Das Gebäude wird derzeit mit großem Aufwand und hohen Kosten restauriert. Ansonsten soll am Thumsee alles so bleiben, wie es die Gäste kennen. Die Liegewiese bleibt erhalten, auch der Rundweg, der über 2,5 Kilometer durchs Naturschutzgebiet führt. Der Thumsee wird übrigens schon im Frühsommer warm und lädt zum Schwimmen ein

Zurzeit ist der Mann schwer im Stress, denn schnell soll der Seewirt, die frühere Villa Pachmayr aus dem Jahr 1873, saniert wieder eröffnet werden. Das Gebäude gehört dem Investor seit Anfang 2012. Seither bemühte er sich auch um den Kauf des 17,5 Hektar großen Sees. Jetzt konnte er ihn von einem Reichenhaller Arzt erwerben. Dazu gehören auch ein Seerosenteich, der Uferbereich, der Panorama-Seeweg sowie einige kleinere Grundstücke in Ufernähe.

Der Rundweg um den See bleibt weiterhin frei zugänglich. Auch das Baden im See wird durch den Verkauf des Sees in keinster Weise eingeschränkt. „Alles soll so bleiben, wie es ist – nur noch ein Stück schöner werden“, sagte Thomas Schmid zum Portal bgland24.de. Das Fischereirecht, das Thomas Schmid mit dem Kauf des Thumsees erworben hat, gibt er an den Bezirksfischerverein Saalachtal e.V. – und damit in professionelle Hände. Schmid: „Ich verstehe nichts davon.“.

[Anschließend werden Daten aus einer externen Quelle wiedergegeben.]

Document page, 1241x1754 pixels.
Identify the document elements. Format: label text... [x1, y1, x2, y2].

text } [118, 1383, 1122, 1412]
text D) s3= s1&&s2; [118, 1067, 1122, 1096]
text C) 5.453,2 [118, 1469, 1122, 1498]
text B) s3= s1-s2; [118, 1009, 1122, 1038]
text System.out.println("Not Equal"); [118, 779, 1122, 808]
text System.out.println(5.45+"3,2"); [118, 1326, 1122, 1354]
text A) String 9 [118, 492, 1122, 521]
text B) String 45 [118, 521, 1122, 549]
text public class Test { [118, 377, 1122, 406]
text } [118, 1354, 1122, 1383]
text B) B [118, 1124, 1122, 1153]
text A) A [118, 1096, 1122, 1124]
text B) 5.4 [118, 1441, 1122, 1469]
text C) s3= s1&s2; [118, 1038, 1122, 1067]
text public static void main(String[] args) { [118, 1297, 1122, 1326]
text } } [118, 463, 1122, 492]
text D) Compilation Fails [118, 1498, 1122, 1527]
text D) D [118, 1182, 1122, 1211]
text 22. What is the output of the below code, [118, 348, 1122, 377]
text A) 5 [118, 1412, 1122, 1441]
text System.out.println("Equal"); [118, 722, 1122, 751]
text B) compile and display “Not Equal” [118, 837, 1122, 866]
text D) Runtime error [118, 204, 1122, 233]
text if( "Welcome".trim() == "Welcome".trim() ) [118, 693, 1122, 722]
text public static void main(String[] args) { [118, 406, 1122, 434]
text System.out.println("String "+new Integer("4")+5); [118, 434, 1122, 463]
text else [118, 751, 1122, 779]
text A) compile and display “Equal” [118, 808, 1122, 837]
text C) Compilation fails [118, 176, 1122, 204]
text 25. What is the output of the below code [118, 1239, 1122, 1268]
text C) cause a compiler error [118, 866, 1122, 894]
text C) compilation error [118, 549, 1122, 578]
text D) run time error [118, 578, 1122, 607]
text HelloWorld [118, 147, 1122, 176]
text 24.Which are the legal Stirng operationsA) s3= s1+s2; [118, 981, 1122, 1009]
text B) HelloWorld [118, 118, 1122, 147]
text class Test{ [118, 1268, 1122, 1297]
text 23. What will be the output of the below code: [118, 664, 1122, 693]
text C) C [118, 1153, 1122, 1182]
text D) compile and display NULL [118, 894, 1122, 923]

Die an das Seewirt-Gelände angrenzende Madlbauerwiese ist im Besitz des Madlbauern. Er hat diese als öffentliche Liegewiese an die Stadt Bad Reichenhall verpachtet. Das Thumseebad und die angrenzenden Liegenschaften gehören noch dem Arzt. Beides würde Schmid ebenfalls gerne kaufen, auch wenn ihm durch die höchst aufwendige Sanierung des Seewirts mittlerweile horrende Kosten entstanden seien. Schmid: „Wir müssen fast alles erneuern, Böden, Wände, Leitungen …“

Aber Schmid möchte nicht nur den Seewirt mit neuem Leben füllen, sondern das ganze Areal: „Hier liegt schließlich so viel Potenzial, hier soll endlich wieder etwas geboten werden.“ Der 47-Jährige denkt an Public-Viewing-Veranstaltungen bei Fußball-, Welt- und Europameisterschaften, an kulturelle Veranstaltungen unter freiem Himmel – sogar an eine kleine Seebühne.

Der wunderbare Thumsee – für den Münchner ist er nicht nur mit sauberem Wasser gefüllt, sondern er trägt auch viele Erinnerungen: „Hier habe ich viel Zeit meiner Kindheit verbracht, ich war immer gerne hier, weil der See so schön ist“, erzählt Schmid. Er habe den See auch aus diesen Gründen gekauft. Falls alles nach Plan verläuft, soll der Seewirt am 1. Juni öffnen, rechtzeitig zur – hoffentlich langen – Badesaison.